*** Opening of PASSAGE ***

Communion Of Dreams


That don’t seem right.

Pearl Harbor” was 71 years ago today.

The launch of Apollo 17 was 40 years ago today.

That means that there was less time between the start of WWII (well, our involvement in it) and the end of humankind’s time on the Moon than there is between now and when Apollo 17 left the Taurus-Littrow valley.

That don’t seem right.

Yeah, sure, there’s a company saying that they want to send commercial flights back to the Moon.

Somehow, I doubt that it’s quite that easy.

 

Jim Downey



Just … eeew.

In something of a follow-up/companion piece to my earlier post about FaceWatch, I offer this:

Porn companies adopt facial-recognition technology, encourage Instagram photos

Two porn companies are courting web surfers to upload photos they find online to the companies’ free facial-recognition, face-matching database services.

With SexFaceFinder.com and Naughty America’s “Face” anyone can upload an image and have the services match it with images and faces in image databases.

SexFaceFinder positions its service as a way for users to find a performer that looks like a specific person.

 

Not only does this have the potential to be a privacy nightmare … eeew. Just … eeew.

 

Jim Downey



Like an invisibility cloak.

So, as I am constantly blathering about, I’m spending a lot of time thinking through various aspects of St. Cybi’s Well. Things like characters, plotting, fitting in the storyline with what is already established in Communion of Dreams (while still making sure that the book can stand on its own, without someone having read Communion).  Well, one of those things concerns an instance where someone wants to not be readily located. Which is a little harder in today’s world than most people realize, given two things: general surveillance, and the homing-device you’re probably carrying in your pocket.

Yeah, I’m talking about your cell phone/mobile device/tablet. Anything which can connect to a cell network or GPS is probably also capable of being used to track you. And chances are, it will do so even if it is ostensibly “turned off.” About the only good way to be certain to stop this use is to pull the battery out of the thing.

*** Close of PASSAGE ***
*** Opening of GIVEN ENTRIES ***

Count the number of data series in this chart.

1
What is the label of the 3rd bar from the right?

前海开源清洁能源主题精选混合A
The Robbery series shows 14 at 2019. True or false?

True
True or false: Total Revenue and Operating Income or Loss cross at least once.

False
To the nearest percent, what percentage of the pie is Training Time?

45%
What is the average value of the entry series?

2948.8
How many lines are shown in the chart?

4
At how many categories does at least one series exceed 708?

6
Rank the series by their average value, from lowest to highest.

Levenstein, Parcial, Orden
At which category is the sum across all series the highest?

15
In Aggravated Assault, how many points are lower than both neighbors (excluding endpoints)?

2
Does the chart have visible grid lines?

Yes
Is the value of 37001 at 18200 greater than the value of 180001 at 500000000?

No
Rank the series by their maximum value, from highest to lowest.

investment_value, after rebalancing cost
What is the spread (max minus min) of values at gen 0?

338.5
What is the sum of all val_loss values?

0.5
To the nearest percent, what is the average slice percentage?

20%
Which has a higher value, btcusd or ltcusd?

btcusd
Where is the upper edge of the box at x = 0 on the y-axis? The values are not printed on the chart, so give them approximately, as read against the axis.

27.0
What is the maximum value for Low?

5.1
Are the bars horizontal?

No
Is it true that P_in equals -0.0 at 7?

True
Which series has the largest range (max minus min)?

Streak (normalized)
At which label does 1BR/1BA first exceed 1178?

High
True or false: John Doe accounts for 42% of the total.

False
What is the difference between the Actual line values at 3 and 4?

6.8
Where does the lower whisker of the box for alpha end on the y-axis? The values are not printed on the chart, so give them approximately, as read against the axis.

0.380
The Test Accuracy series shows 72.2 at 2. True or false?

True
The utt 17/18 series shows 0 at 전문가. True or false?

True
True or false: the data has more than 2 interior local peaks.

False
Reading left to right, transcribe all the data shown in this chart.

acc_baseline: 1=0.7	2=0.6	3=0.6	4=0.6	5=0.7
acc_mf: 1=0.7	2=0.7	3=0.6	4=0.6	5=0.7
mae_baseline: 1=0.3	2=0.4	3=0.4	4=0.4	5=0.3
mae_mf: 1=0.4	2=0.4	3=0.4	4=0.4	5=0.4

*** Close of GIVEN ENTRIES ***

SET OF TASKS:
a – According to the Communion of Dreams blog, what is the only good way to be certain a cell phone or similar device can't be used to track you?
b – Continue the Communion of Dreams blog, picking up after its last sentence about cell phones being used for tracking.
These lines are separate from the Communion of Dreams blog.

ACTIVITY ANSWERS:
a – Pull the battery out of the device.

b –
And that’s a PITA, if you want to be able to actually use it without a delay and hassle of installing the battery then booting the thing up.

So the other day I sent a note to a good buddy of mine who has a lot more physics/technical knowledge than I do:

Second, a thought I had: since privacy is a concern, and your cell phone is a tracking device even when ‘off’ (but it’s a hassle to have to pull out the battery and then reboot the damned thing if you need it), why not go with a simple solution to isolate it? To wit: turn the phone off (or put it into ‘airplane mode’), drop it into a small Faraday cage. Just a simple bag or wallet with the right construction would do it. I know there are such things for use with passports/credit cards (I use a wallet for such when traveling overseas), so why not just extend the design a bit to accommodate a phone/tablet?

I got back a response which indicated that it should work, though you may need to tweak the construction specifics to be sure to block out the proper wavelengths most effectively.

And today, just for grins, I went to look for something like this. Guess what I found, which is just now available (actually, it won’t ship for a couple weeks):

Off the Grid Bag
Go Completely Off the Grid

This cleverly designed, superslim pouch for your wallet and phone blocks transmissions, as well as cell-tower and GPS tracking, and protects personal information from RFID readers. Ripstop nylon. Imported.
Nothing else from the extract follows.